**Text for analysis**
▶

For those of you who are not now and never have been a fan of The Dukes of Hazzard (such as myself), a quick search of Wikipedia reveals that the 1980s-era TV series featured this popular comic character.
Boss Hogg is described as “the greedy, unethical commissioner of Hazzard County,” a fictional land in Georgia with madcap antics and cartoonish villains.
I have now learned all these choice tidbits of 1980s popular culture because I happened to be looking at a fairly remarkable letter from an attorney.
In the letter, Ramoncito Pollete Ocampo tells why a candidate invited to be on the first electoral ballot issued by the Oso Town Council in five years (yes, five years)—a local homeowner within the Neenach area, registered voter and citizen of the United States, was told a week after the election that she has been “disqualified.”
Perhaps I didn’t mention that the candidate, Lisa Grijalva, is Equestrian Director for the Painted Turtle summer camp program in Lake Hughes, for children who are faced with life-threatening and chronic illnesses. Grijalva is also outspoken about the need for improvements in her community. Her manner is not argumentative. It is cheerful and factual. She is clearly an independent thinker with charisma.
Perhaps I also failed to tell you that the Oso Town Council held the candidate meet and greet on June 8 and the election on Saturday, June 15 from 8 a.m. to 8 p.m. To this day, the results of that election have been hidden from the community that the council allegedly represents.

◀

**Tasks to perform**
• 1. For the text about the Oso Town Council election, decide whether each statement agrees with it. Give yes or no, followed by the deciding words quoted from the text.
(a) The writer has long been a fan of The Dukes of Hazzard.
(b) The election was held on Saturday, June 15.
(c) The council made the election results public soon after the vote.
• 2. According to the text about the Oso Town Council election, what position does Lisa Grijalva hold at the Painted Turtle summer camp program?
• 3. Please continue the text about the Oso Town Council election, starting after its final sentence.

**Source material**
▶

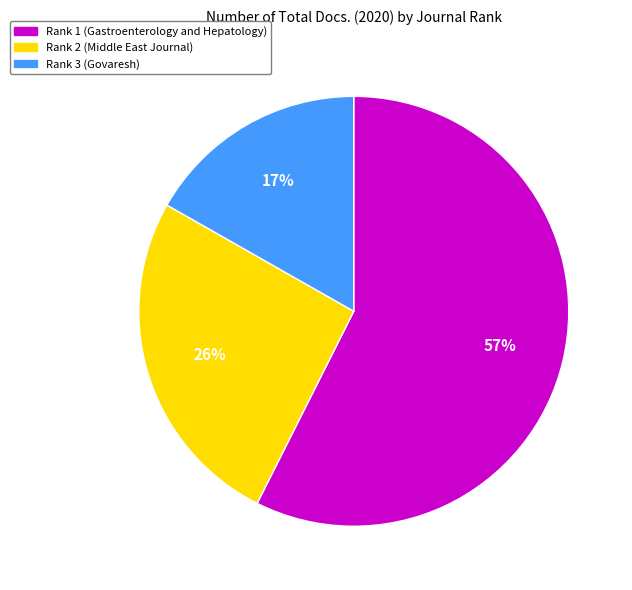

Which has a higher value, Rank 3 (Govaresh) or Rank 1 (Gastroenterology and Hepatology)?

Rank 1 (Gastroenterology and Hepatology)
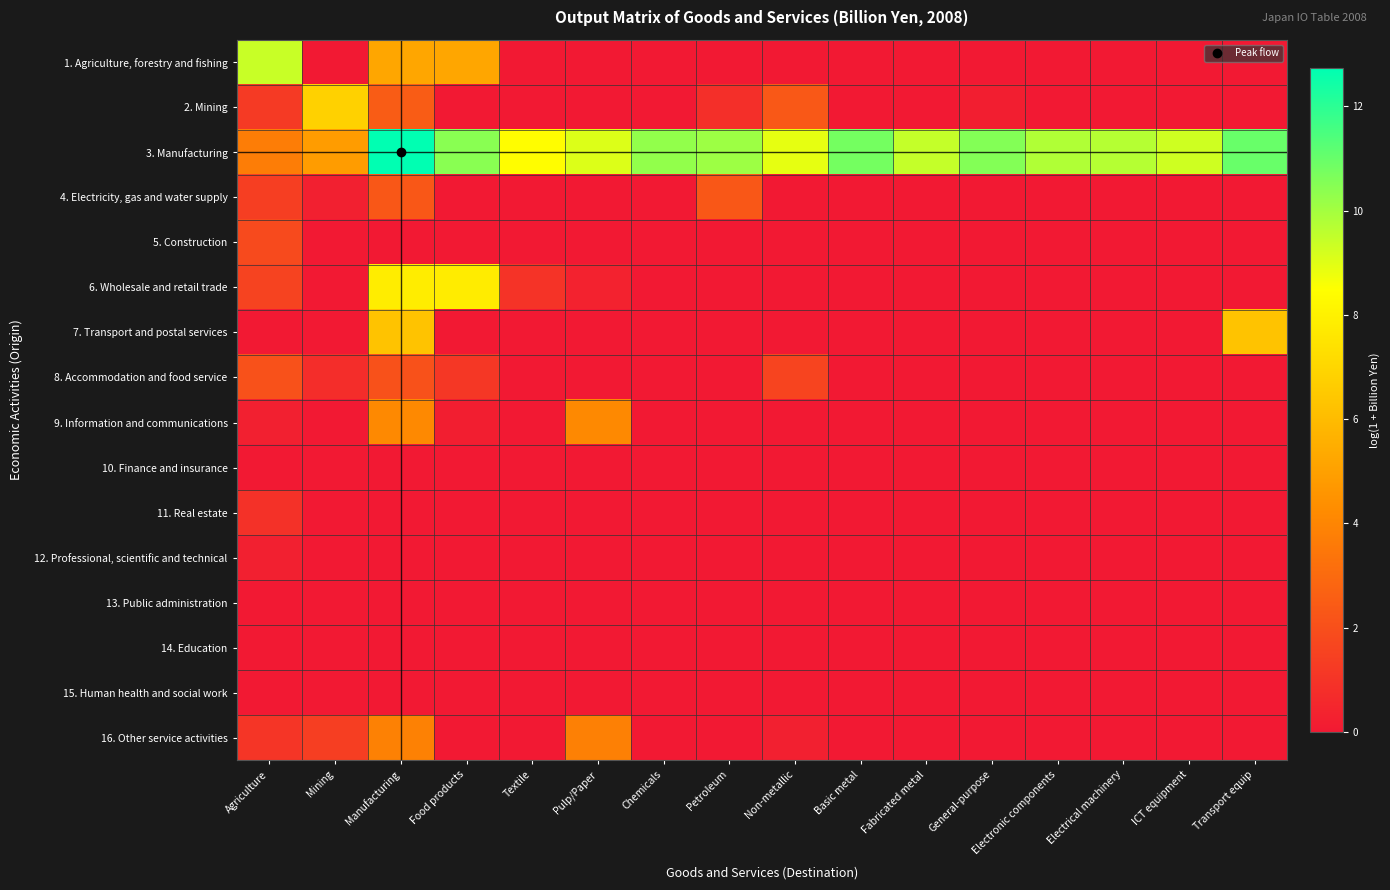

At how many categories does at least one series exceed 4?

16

◀

**Expected results**
• 1.
(a) No: "who are not now and never have been a fan of The Dukes of Hazzard (such as myself)"
(b) Yes: "the election on Saturday, June 15 from 8 a.m. to 8 p.m."
(c) No: "To this day, the results of that election have been hidden from the community that the council allegedly represents."

• 2. She is Equestrian Director.

• 3.
No one has been allowed to see the number of people who voted (estimated to be about 25 or fewer), or to see the ballots, or to see how many votes each of the five candidates won or to see an announcement of the winners who will be serving on the council.
The same “lawyer’s opinion” letter goes on to explain why a citizen of the Philippines who has been a longtime employee and protegé of Richard Skaggs (the current president of the unelected council with apparent control of the community foundation), who came to live in the area in January at Skagg’s invitation, should be allowed to serve on the Oso Town Council.
It is likely a dozen attorneys you might bump into at random on the Metro might easily point out that Ocampo’s opinion letter appears to twist legal logic into a few dozen pretzel positions to arrive at his conclusions, especially because neighbors in the Oso area are reporting that there have been five different sets of governing documents for Oso presented to the community in the past few years.
The set given to Ocampo is from 1992. That is not the same document that was on Oso’s Town Council website (actually Richard Skagg’s website, for his Omstar Plaza and Neenach grocery store) within the past 60 days. The documents were recently removed from the website, according to Neenach area residents.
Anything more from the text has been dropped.